Secondo quanto pubblicato da numerose Ong brasiliane, la polizia militare ha ucciso una media di 45 persone al mese negli ultimi 18 anni nella sola città di S. Paolo; nel periodo 2008–2013, le cosiddette “esecuzioni extra giudiziarie” di quella città hanno superato quelle dell’intero Sud Africa (ed è tutto dire!); nell’intero Paese, si viaggia ad una media di circa 2mila omicidi polizieschi all’anno.

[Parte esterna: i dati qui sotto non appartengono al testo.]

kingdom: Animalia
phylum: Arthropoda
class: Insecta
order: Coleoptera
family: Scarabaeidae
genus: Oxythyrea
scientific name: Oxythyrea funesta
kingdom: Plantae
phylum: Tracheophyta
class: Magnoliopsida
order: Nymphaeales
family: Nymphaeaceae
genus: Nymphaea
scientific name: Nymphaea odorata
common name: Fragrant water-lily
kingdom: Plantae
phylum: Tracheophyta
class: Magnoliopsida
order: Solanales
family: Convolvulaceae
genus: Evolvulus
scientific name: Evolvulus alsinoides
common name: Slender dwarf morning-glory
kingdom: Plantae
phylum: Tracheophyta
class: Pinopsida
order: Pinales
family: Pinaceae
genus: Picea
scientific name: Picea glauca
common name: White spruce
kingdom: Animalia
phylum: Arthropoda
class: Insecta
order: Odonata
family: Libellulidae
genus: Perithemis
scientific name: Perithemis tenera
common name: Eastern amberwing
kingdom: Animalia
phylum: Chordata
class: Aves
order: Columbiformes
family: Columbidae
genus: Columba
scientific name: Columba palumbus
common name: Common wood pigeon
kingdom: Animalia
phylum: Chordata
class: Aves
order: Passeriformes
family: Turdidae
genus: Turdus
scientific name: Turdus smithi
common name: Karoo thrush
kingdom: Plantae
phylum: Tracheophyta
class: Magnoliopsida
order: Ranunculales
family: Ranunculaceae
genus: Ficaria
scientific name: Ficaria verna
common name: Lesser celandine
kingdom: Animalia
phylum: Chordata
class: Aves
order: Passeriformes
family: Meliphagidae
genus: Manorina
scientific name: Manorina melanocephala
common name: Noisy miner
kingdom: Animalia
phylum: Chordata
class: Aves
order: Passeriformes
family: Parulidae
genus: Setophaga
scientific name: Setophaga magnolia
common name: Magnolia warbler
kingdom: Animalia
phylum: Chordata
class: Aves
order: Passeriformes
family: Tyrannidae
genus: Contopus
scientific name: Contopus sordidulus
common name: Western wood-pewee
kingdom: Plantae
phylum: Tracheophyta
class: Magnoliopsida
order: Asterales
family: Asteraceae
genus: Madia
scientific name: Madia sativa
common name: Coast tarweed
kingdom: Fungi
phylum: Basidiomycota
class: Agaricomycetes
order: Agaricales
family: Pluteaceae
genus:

L’attenzione che i media internazionali hanno giustamente dedicato alla morte di Michael Brown, ucciso dalla polizia a Ferguson, nel Missouri, è impensabile in Brasile, dove episodi simili sono ricorrenti nell’indifferenza di stampa, televisioni e radio, nella maggior parte dei casi schierate apertamente con le posizioni più conservatrici e repressive. L’informazione che rende conto dei sanguinosi abusi delle forze di sicurezza, è affidata per lo più al coraggio di blogger che sfidano censura e violenze, fino all’eliminazione fisica in alcuni casi documentati.

In Brasile la criminalità comune uccide una media di circa 50mila persone all’anno; in molte città, soprattutto in alcune aree di esse, la situazione della sicurezza è completamente fuori controllo e vasta parte della popolazione più agiata reagisce affidandosi alle “tropas especiales” e a vigilantes, per tener lontani dai loro quartieri privilegiati gli excluidos, gli emarginati; in genere afro-brasiliani, facile preda della criminalità che offre loro l’unica via d’uscita dalla miseria.

Le ultime elezioni hanno portato in parlamento un’ondata di ufficiali dell’esercito schierati per la pena di morte, pastori evangelisti omofobi e anti abortisti, latifondisti promotori dell’abrogazione di leggi in difesa dell’ambiente e dei diritti degli indios; è una miscela micidiale che, in nome d’un ipocrita perbenismo dichiarato, sostiene le peggiori violenze e soprusi contro la parte più debole della società, piegata dal fallimento di molte delle politiche post Lula, che hanno bloccato la crescita del colosso sud americano.